• **Data under study**:
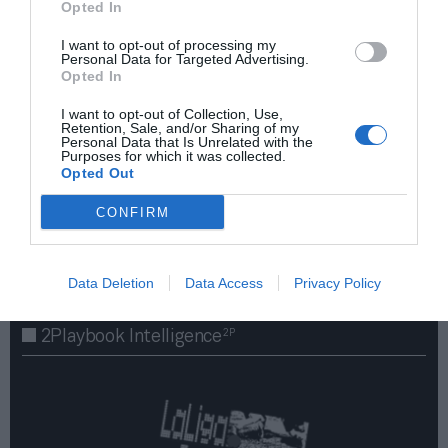
Opted In
I want to opt-out of processing my
Personal Data for Targeted Advertising.
Opted In
I want to opt-out of Collection, Use,
Retention, Sale, and/or Sharing of my
Personal Data that Is Unrelated with the
Purposes for which it was collected.
Opted Out
¡Haz click aquí y accede sin límites a contenidos
y eventos para Socios!​​​​​​​
CONFIRM
Publicidad
Data Deletion
Data Access
Privacy Policy
2P
2Playbook Intelligence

• **Directions**:
Copy every line from the records that holds the string "Personal".

• **Response below**:
Personal Data for Targeted Advertising.
Personal Data that Is Unrelated with the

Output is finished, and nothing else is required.